190ビザ取得後に他の州に移動した場合はどうなりますか?
190 ビザは永住ビザであるため、希望に応じてオーストラリアに滞在、オーストラリアの州間を自由に移動する権利があります。ただし、190ビザ申請においては、ノミネートされた州または準州に少なくとも 2 年間滞在し働くことが原則条件に加わります。
許可なしで別の州に移動すると、その後の市民権申請などに影響する可能性があり、将来家族をオーストラリアへノミネートする申請に影響する可能性もあります。したがって、2 年間の契約期間を待てない場合は、州の管理機関と状況について話し合うことをお勧めします。州間の移動が必要であることを納得させるために、説得力のある証拠を提供する必要があります。
190 ビザを取得してから 2 年後移動制限が解除されるためmその後は自由に滞在、移動就労することができます。
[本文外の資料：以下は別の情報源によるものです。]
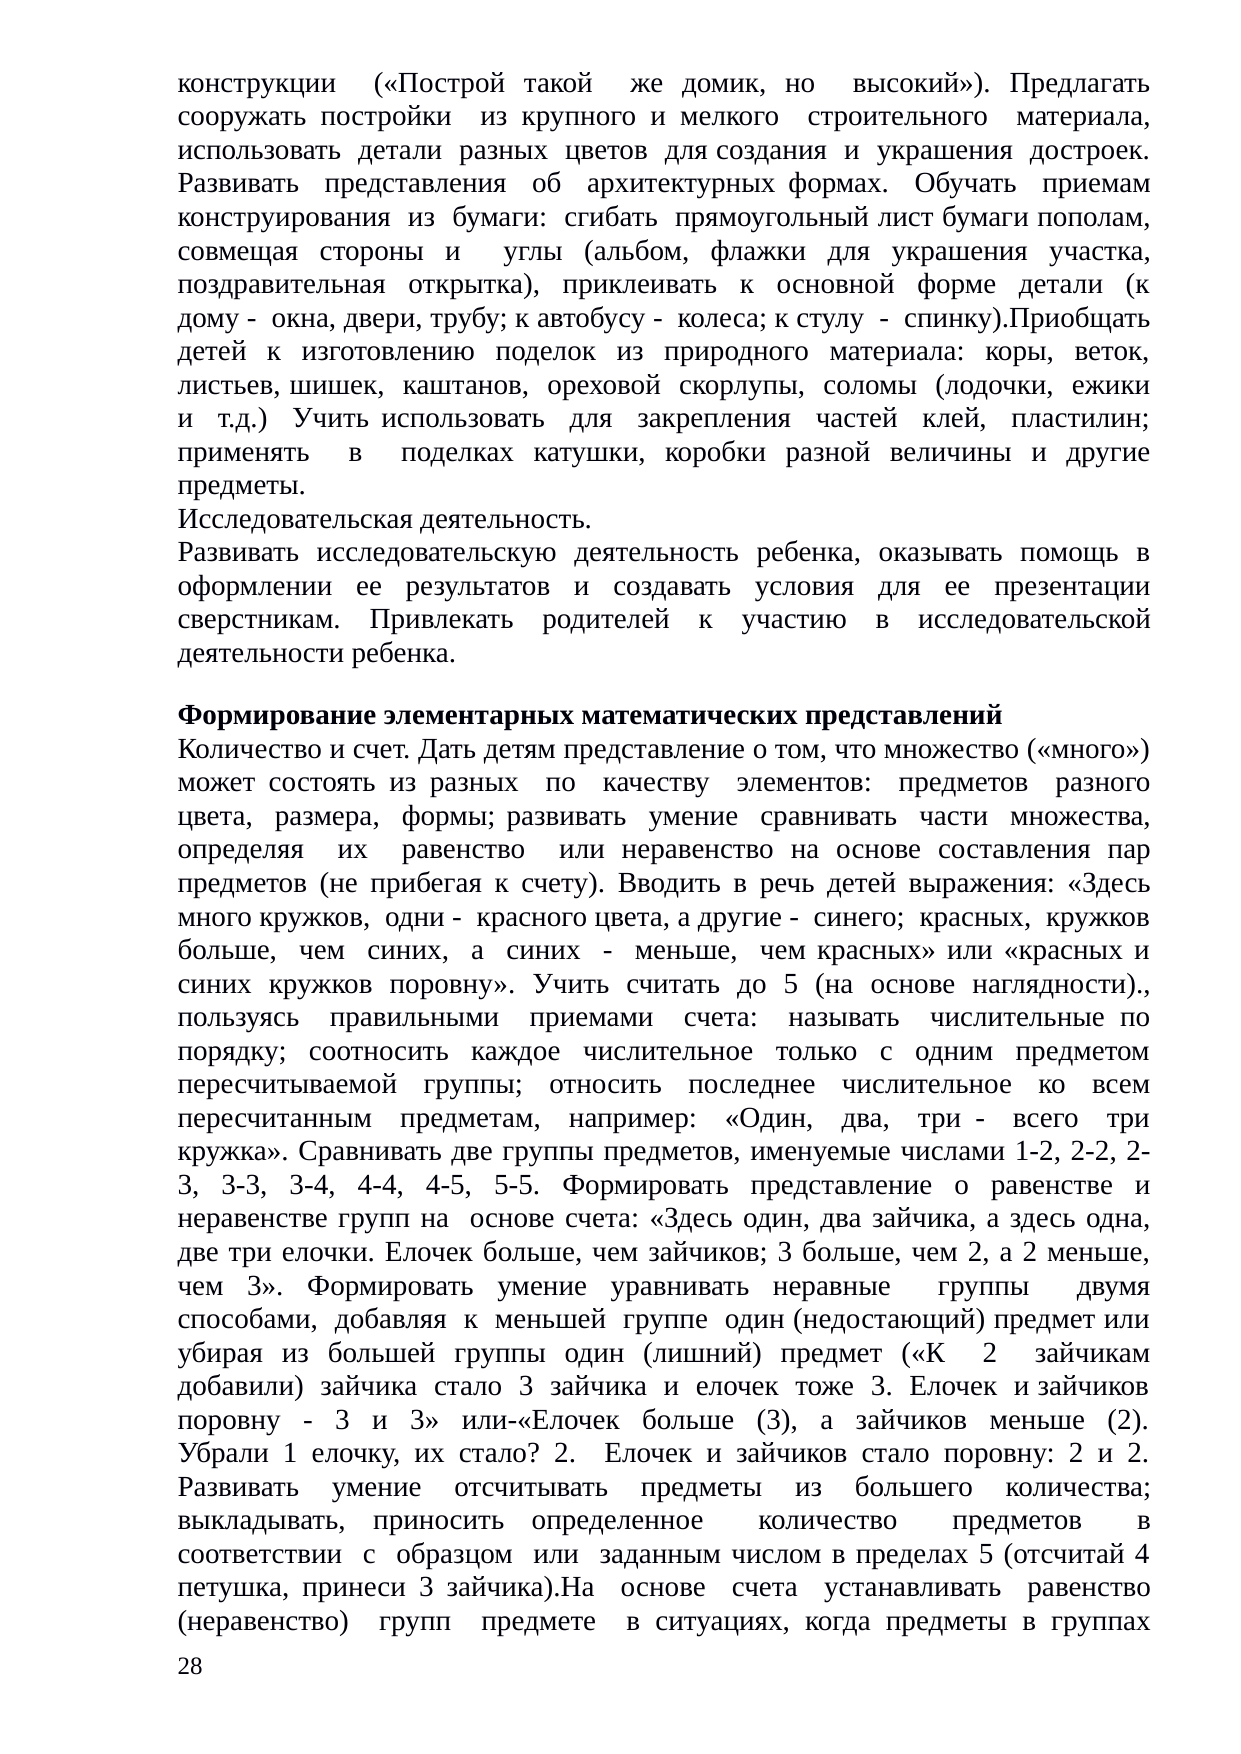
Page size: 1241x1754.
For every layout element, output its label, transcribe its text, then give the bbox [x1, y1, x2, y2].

text Формирование элементарных математических представлений [177, 697, 1152, 731]
text конструкции («Построй такой же домик, но высокий»). Предлагать сооружать постройки из крупного и мелкого строительного материала, использовать детали разных цветов для создания и украшения достроек. Развивать представления об архитектурных формах. Обучать приемам конструирования из бумаги: сгибать прямоугольный лист бумаги пополам, совмещая стороны и углы (альбом, флажки для украшения участка, поздравительная открытка), приклеивать к основной форме детали (к дому - окна, двери, трубу; к автобусу - колеса; к стулу - спинку).Приобщать детей к изготовлению поделок из природного материала: коры, веток, листьев, шишек, каштанов, ореховой скорлупы, соломы (лодочки, ежики и т.д.) Учить использовать для закрепления частей клей, пластилин; применять в поделках катушки, коробки разной величины и другие предметы. [177, 65, 1152, 501]
text Исследовательская деятельность. [177, 501, 1152, 534]
text Развивать исследовательскую деятельность ребенка, оказывать помощь в оформлении ее результатов и создавать условия для ее презентации сверстникам. Привлекать родителей к участию в исследовательской деятельности ребенка. [177, 534, 1152, 669]
text Количество и счет. Дать детям представление о том, что множество («много») может состоять из разных по качеству элементов: предметов разного цвета, размера, формы; развивать умение сравнивать части множества, определяя их равенство или неравенство на основе составления пар предметов (не прибегая к счету). Вводить в речь детей выражения: «Здесь много кружков, одни - красного цвета, а другие - синего; красных, кружков больше, чем синих, а синих - меньше, чем красных» или «красных и синих кружков поровну». Учить считать до 5 (на основе наглядности)., пользуясь правильными приемами счета: называть числительные по порядку; соотносить каждое числительное только с одним предметом пересчитываемой группы; относить последнее числительное ко всем пересчитанным предметам, например: «Один, два, три - всего три кружка». Сравнивать две группы предметов, именуемые числами 1-2, 2-2, 2-3, 3-3, 3-4, 4-4, 4-5, 5-5. Формировать представление о равенстве и неравенстве групп на основе счета: «Здесь один, два зайчика, а здесь одна, две три елочки. Елочек больше, чем зайчиков; 3 больше, чем 2, а 2 меньше, чем 3». Формировать умение уравнивать неравные группы двумя способами, добавляя к меньшей группе один (недостающий) предмет или убирая из большей группы один (лишний) предмет («К 2 зайчикам добавили) зайчика стало 3 зайчика и елочек тоже 3. Елочек и зайчиков поровну - 3 и 3» или-«Елочек больше (3), а зайчиков меньше (2). Убрали 1 елочку, их стало? 2. Елочек и зайчиков стало поровну: 2 и 2. Развивать умение отсчитывать предметы из большего количества; выкладывать, приносить определенное количество предметов в соответствии с образцом или заданным числом в пределах 5 (отсчитай 4 петушка, принеси 3 зайчика).На основе счета устанавливать равенство (неравенство) групп предмете в ситуациях, когда предметы в группах [177, 731, 1152, 1637]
オーストラリア国外から190ビザの申請は可能ですか?
190ビザはオーストラリア国内外で申請ができます。 オーストラリアにいる場合は、申請時に有効なビザまたはブリッジング A ビザ、ブリッジング B ビザ、またはブリッジング C ビザを保持し、190 ビザの結果を待つ必要があります。
189ビザと190ビザの違いは何ですか?
189ビザ は州によるノミネートなどがなく申請できますが、ビザ 190 を申請するには、オーストラリアの州または準州から指名・招待を受ける必要があります。 また上記の通り少なくとも 2 年間は指定の州に留まらなければなりません。 これらの違いを除けば、189 ビザと 190 ビザで得られる特典はほぼ同じになります。